How many Chris21 environments do you need?
Your Chris21 environments refers to the various Chris21 systems you have access to. What I’m referring to here is your ‘non-live’ environments, such as Test and Development. How many should you have and what are their purposes? In my experience having a system of four Chris21 environments is ideal. One of these is your live production environment and the other three are test environments that will be used for testing, upgrades and end of year reporting respectively.
Configure a test environment to match your Chris21 production system
As a minimum one of your Chris21 environments should be a test system that is a faithful copy of your live production Chris21 system. This means a system that is exactly the same version as your production system. You can get this information by logging into Chris21 and clicking Help -> About from the main menu. This will display the version information and should be exactly the same between your test and production systems.
Having a test environment that matches production exactly will allow for accurate testing. For instance, you may want to change the configuration such as a change to one of the settings on the Settings (CFT) form. This type of change will alter a particular function in Chris21 and is a system wide change. Therefore it is always advisable to do this in your test system first and view the results. You can only do this effectively if the version of your Chris21 test system is identical to your production system.
Having your test system setup this way is critical but what happens if you want to install an update or full upgrade to Chris21? If you simply update your test system you will have automatically lost the benefit of having a system that matches your production system. This is where you need a third environment.
A dedicated environment for upgrade purposes
All Chris21 users are required to upgrade their systems prior to the start of a new financial year. Even if you’re not looking to install new features there will still be legislative requirements that will be built into the upgrade and for this reason you need to upgrade.
To manage your upgrades, consider creating a dedicated Chris21 environment for this purpose. As an example you could call this environment DEV (development). With this environment in place you can install an update or upgrade without impacting on your test environment.Therefore, even though you may be in the middle of an upgrade, you will still have access to a test environment that is a faithful copy of your production environment if you need it.
You will find this invaluable should you come across a problem in production and you need to use your test environment for troubleshooting. It is best to leave your test environment in the pre-upgrade version until you have successfully tested your upgrade in the development environment and completed the upgrade in production. As soon as this is done you can then upgrade your test environment to match production.

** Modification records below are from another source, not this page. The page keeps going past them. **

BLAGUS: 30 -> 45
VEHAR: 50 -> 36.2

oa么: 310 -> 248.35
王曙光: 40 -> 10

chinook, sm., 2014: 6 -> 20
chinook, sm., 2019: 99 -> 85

Create an end of year environment
This one is very important for Payroll staff. When you have completed your end of year processing you will have three copies of your production environment that are backups from various stages of the EOY process.

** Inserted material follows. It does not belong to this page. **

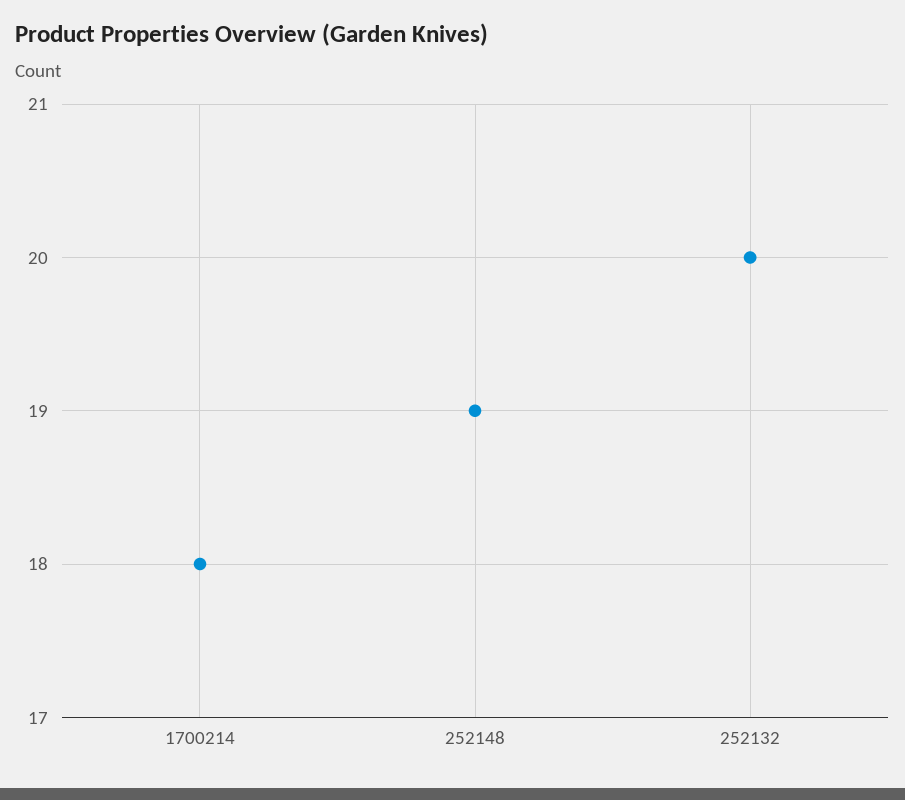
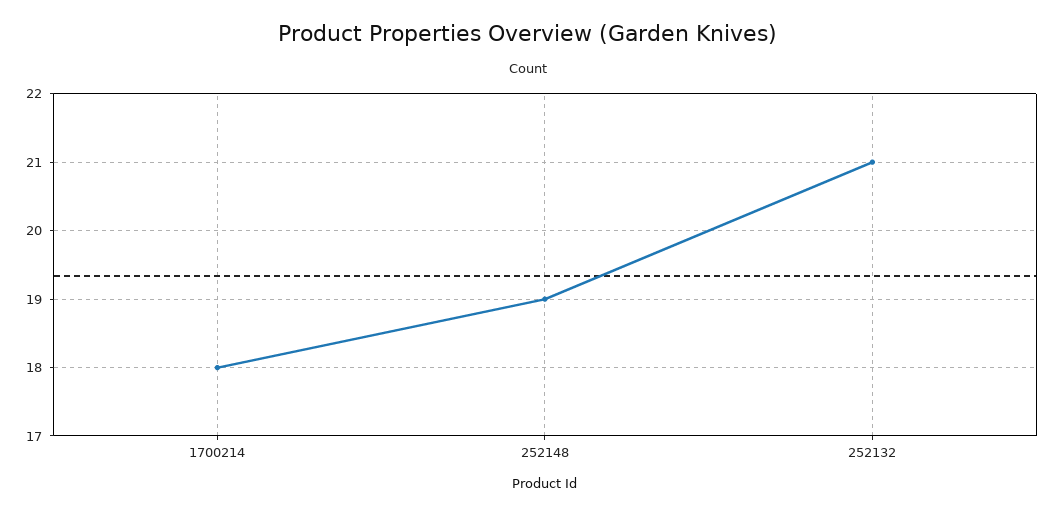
252132: 20 -> 21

Payroll will find it very useful to have an end of year Chris21 environment that they can access if required. This will provide access to information that has been cleared by the EOY process. For instance, you may want to run some reports over this data to retrieve information that will no longer be available in your production environment.
Your EOY environment should be created in the pre-upgraded version of Chris21.
This environment will also be useful if you have archived data from your production environment prior to your upgrade. See my blog Chris21 Housekeeping After End Of Year Processing for some more information about this. If you need to restore this archived data then you can restore into your EOY environment.
To sum up, in my experience it is ideal to have three Chris21 environments in addition to your Chris21 production environment. Each environment has a specific role to play – testing, upgrading or reporting after EOY. These environments will ensure that you have all bases covered when it comes to managing the integrity of your Chris21 system.
When creating new databases it would be a good idea to have a different background colour for each environment. How do I go about changing the background colours in Chris21 to easily distinguish the different environments (Prod, Test, EOY).?
Hi Richard,
To change the colour just right click in the parent bar, which is the area at the top where the employee name, date joined, etc shows. You will then see a pop up menu with the option to change colour. This is exactly what I do. I have different colours so I know which environment I am working in!
Regards,
Tony.
Hi, Great idea. What about changing the Report Designer in other environments?